• [WORK TO COMPLETE]:
Rewrite the data from the start through the line containing "tory.org, Copyright, Army Air", replacing "Account" with "Profile" and leaving everything else unchanged.

------------------------------

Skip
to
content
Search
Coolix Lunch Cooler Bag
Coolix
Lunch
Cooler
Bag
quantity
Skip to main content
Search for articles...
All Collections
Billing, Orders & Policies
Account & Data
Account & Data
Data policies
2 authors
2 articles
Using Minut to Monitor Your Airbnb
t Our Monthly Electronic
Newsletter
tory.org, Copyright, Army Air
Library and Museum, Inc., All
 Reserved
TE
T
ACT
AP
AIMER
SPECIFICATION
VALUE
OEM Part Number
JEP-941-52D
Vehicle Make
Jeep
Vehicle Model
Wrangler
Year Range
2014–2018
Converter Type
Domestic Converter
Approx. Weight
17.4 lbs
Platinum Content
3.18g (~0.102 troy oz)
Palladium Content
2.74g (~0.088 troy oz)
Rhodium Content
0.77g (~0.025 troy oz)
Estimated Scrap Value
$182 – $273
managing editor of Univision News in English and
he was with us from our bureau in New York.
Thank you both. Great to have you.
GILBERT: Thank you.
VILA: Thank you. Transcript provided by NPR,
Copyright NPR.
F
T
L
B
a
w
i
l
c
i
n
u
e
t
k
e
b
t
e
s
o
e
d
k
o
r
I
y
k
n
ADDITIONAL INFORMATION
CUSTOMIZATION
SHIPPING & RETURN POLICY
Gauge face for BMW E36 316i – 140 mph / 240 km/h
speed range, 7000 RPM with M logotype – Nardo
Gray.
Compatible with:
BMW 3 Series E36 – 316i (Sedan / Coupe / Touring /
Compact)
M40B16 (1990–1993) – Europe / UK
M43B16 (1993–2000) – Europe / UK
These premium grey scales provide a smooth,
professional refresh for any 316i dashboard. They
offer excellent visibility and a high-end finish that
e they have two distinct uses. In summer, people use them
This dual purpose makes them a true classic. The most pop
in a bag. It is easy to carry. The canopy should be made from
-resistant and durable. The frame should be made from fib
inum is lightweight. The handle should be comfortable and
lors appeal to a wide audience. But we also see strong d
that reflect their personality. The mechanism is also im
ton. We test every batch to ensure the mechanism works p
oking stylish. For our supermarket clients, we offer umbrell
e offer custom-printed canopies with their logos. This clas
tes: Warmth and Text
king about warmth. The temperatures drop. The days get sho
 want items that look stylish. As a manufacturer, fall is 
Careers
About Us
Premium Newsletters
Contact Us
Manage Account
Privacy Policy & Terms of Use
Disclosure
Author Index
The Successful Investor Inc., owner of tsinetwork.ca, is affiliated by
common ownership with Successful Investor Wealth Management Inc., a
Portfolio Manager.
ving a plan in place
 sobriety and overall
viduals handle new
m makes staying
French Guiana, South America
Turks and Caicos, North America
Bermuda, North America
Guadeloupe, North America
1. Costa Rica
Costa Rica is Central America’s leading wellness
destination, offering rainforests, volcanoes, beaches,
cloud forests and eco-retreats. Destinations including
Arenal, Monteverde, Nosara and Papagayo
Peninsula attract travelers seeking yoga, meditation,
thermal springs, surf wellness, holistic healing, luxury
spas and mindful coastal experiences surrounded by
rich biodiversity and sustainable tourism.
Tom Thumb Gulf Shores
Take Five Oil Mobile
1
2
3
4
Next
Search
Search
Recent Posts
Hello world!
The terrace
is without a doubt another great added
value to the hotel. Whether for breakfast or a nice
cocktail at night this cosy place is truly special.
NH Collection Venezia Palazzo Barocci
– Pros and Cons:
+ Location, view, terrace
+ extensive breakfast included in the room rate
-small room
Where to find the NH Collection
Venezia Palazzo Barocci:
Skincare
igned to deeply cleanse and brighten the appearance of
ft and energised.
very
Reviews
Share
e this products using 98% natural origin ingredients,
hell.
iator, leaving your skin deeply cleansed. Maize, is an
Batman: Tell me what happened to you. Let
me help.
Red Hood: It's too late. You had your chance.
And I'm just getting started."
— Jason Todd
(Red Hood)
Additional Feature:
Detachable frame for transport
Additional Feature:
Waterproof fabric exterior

------------------------------

• [REPLY TO THE TASK]:
Skip
to
content
Search
Coolix Lunch Cooler Bag
Coolix
Lunch
Cooler
Bag
quantity
Skip to main content
Search for articles...
All Collections
Billing, Orders & Policies
Profile & Data
Profile & Data
Data policies
2 authors
2 articles
Using Minut to Monitor Your Airbnb
t Our Monthly Electronic
Newsletter
tory.org, Copyright, Army Air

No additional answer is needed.